BEGIN DOCUMENT PASSAGE
The main advantage of such digital broadcasting is that it yields sound quality comparable to FM, but over shortwave distances. As a digital medium, DRM can also transmit other digital data besides digitized music, including text, pictures and computer programs. DRM has been designed especially to use older transmitters designed for audio AM, so major new investments are not required for early transmissions. The encoding and decoding can be performed with digital signal processing, so that small computers added to a conventional transmitter and receiver can perform the rather complex encoding and decoding.
The organisation has recently received approval for the AM standard from the IEC, and the ITU has approved its use in most of the world. Approval for the Americas (ITU region 2) is pending amendments to other existing international agreements. The inaugural broadcast took place on June 16, 2003, in Geneva, Switzerland, at the ITU's annual World Radio Conference.
END DOCUMENT PASSAGE
TASK 1 ▸ In the passage on DRM digital radio, when and where did the inaugural broadcast take place?
TASK 2 ▸ Do these statements agree with the passage on DRM digital radio? (a) DRM requires major new investments in transmitters before early transmissions can begin. (b) DRM can carry pictures as well as music. (c) Approval for the Americas has already been granted.
TASK 3 ▸ Carry on the passage on DRM digital radio, starting after its final sentence.
BEGIN SOURCE MATERIAL
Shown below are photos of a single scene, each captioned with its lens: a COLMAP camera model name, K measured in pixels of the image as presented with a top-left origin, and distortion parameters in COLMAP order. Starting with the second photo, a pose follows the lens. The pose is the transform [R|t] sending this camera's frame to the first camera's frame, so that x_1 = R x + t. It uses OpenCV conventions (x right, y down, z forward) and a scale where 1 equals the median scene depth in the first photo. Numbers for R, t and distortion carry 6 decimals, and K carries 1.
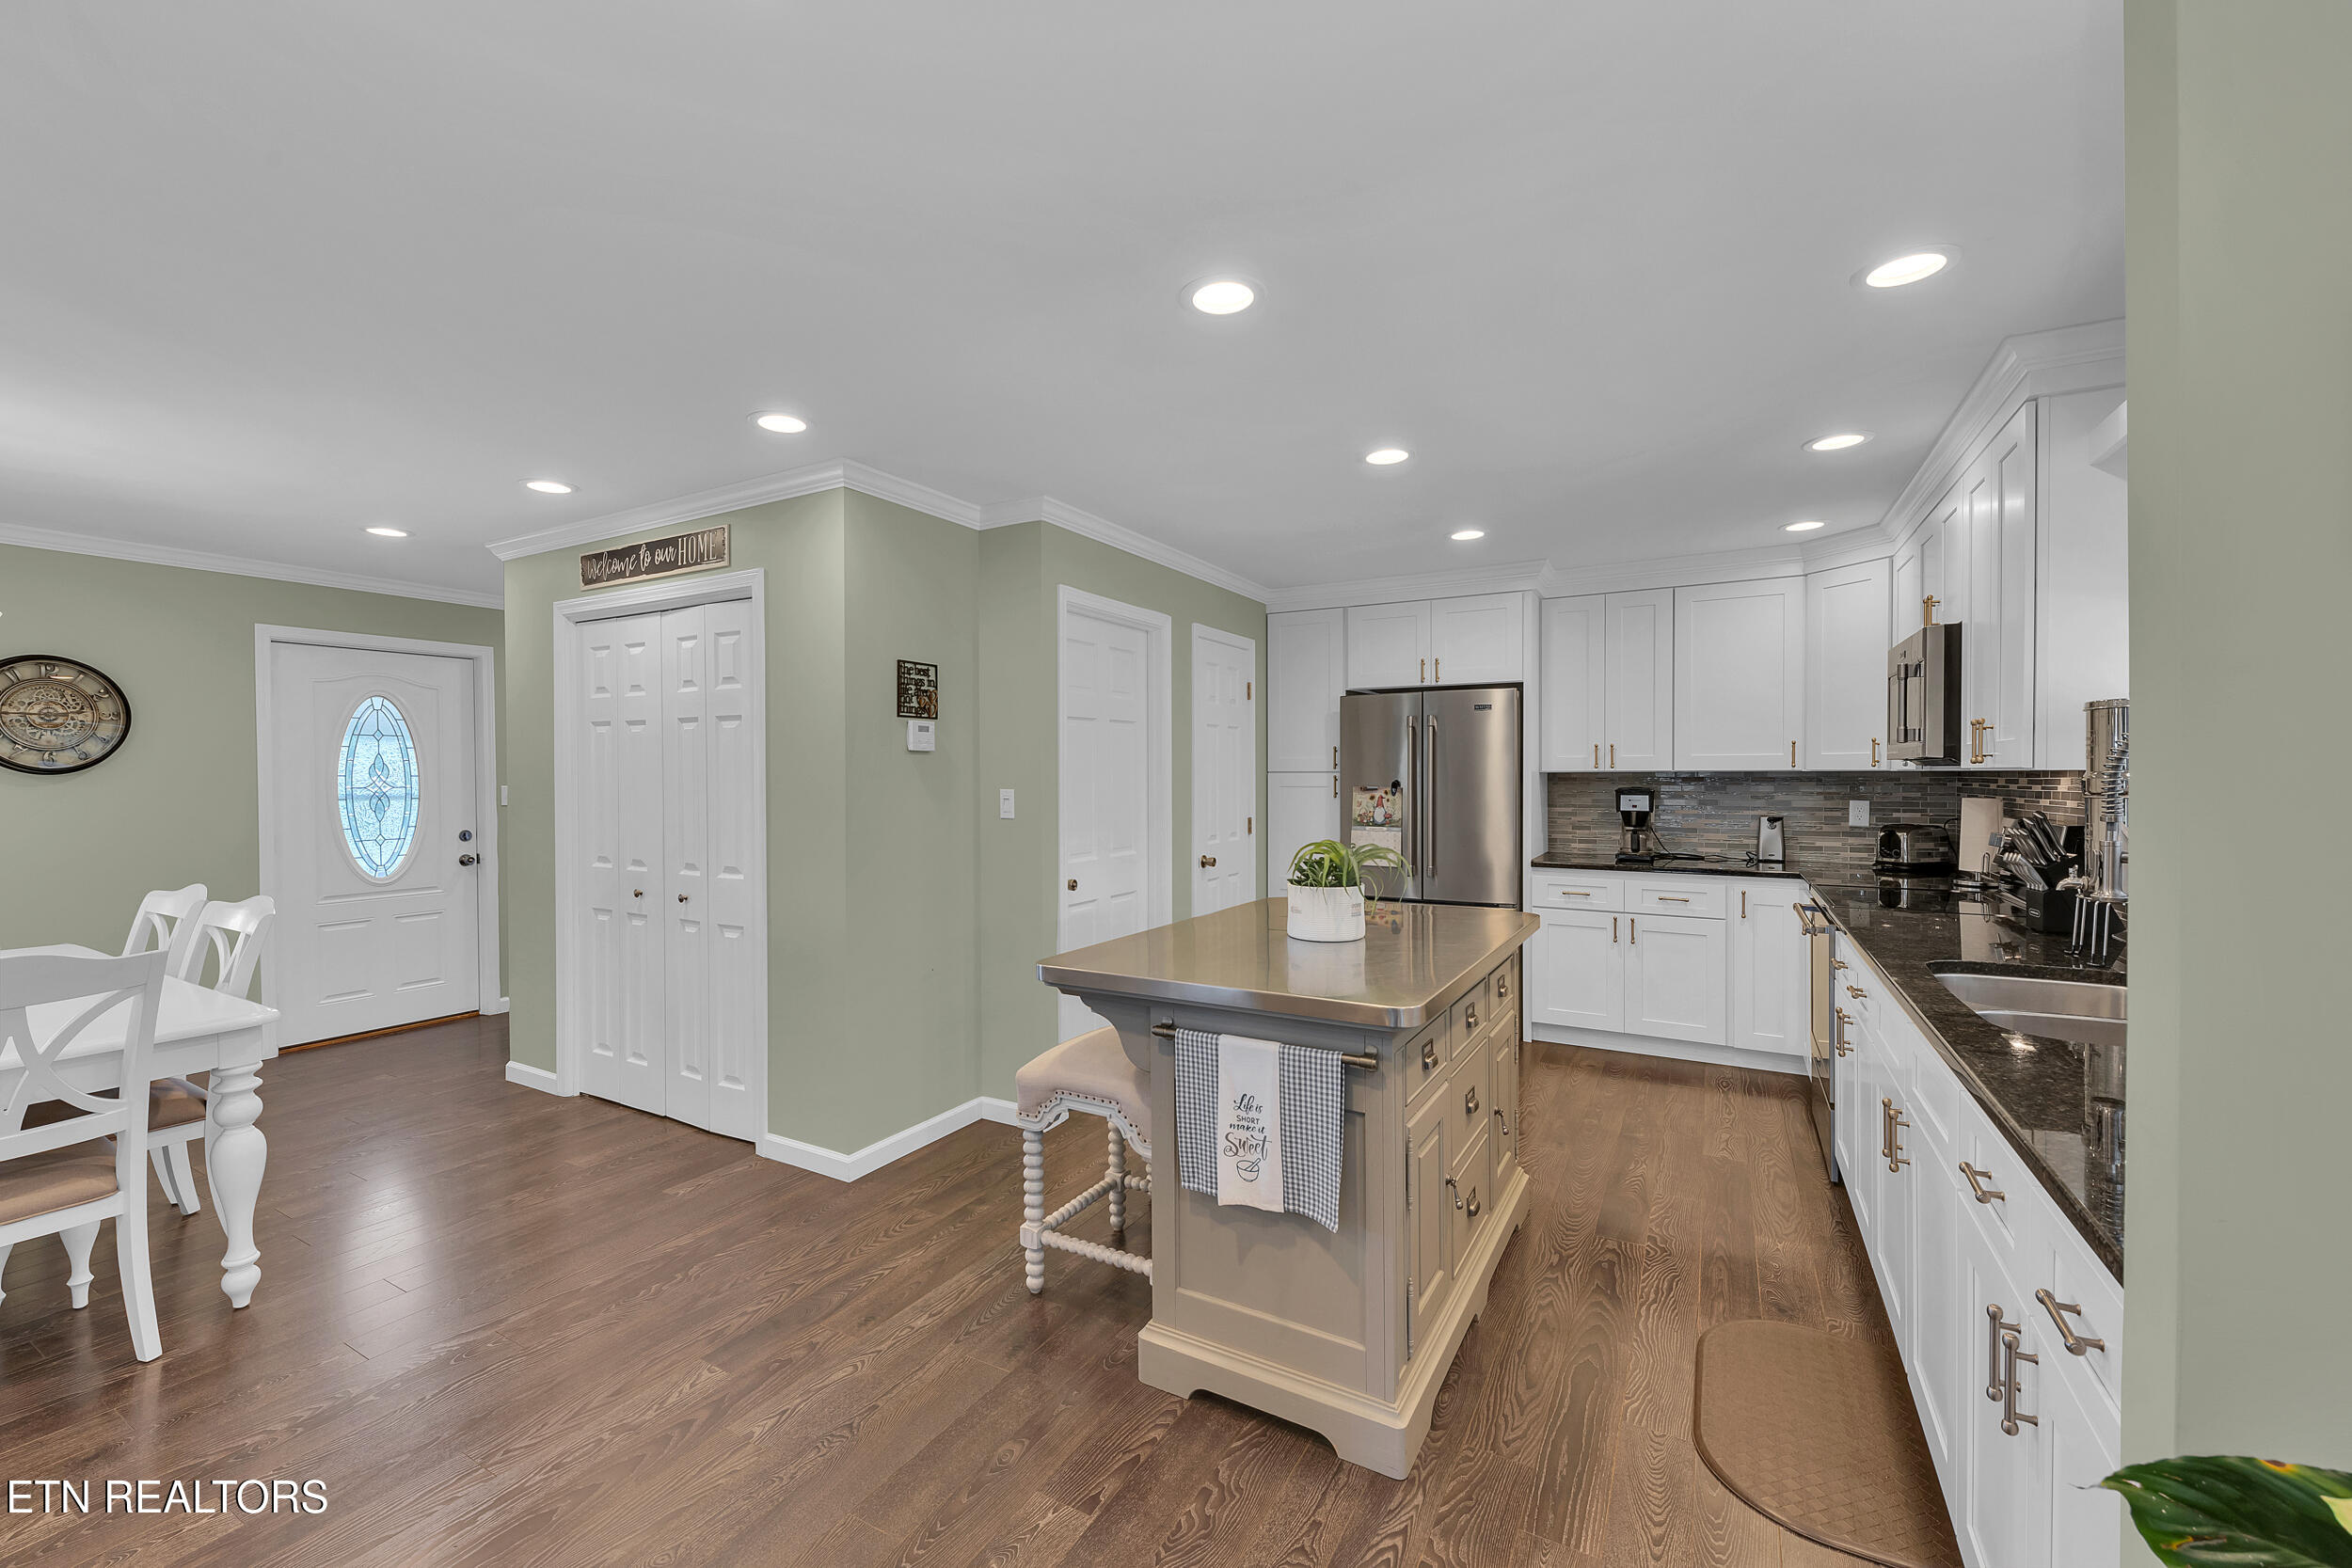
END SOURCE MATERIAL
WRITTEN REPLY 1 ▸ June 16, 2003, in Geneva, Switzerland, at the ITU's annual World Radio Conference.

WRITTEN REPLY 2 ▸
(a) No: "major new investments are not required for early transmissions"
(b) Yes: "including text, pictures and computer programs"
(c) No: "Approval for the Americas (ITU region 2) is pending amendments to other existing international agreements"

WRITTEN REPLY 3 ▸
Unlike the PAC compression algorithm currently used by iBiquity's IBOC system in the United States, DRM's system uses MPEG-4 to code the audio. The resulting low-bitrate digital information is modulated using COFDM, similar to iBiquity's signal. Both systems can run in hybrid mode, with both analogue and digital, or in all-digital mode. iBiquity has been tested only on mediumwave AM with 10 kHz channel spacing; however, DRM has also been tested successfully on shortwave and longwave, and with 9 kHz channel spacing as well.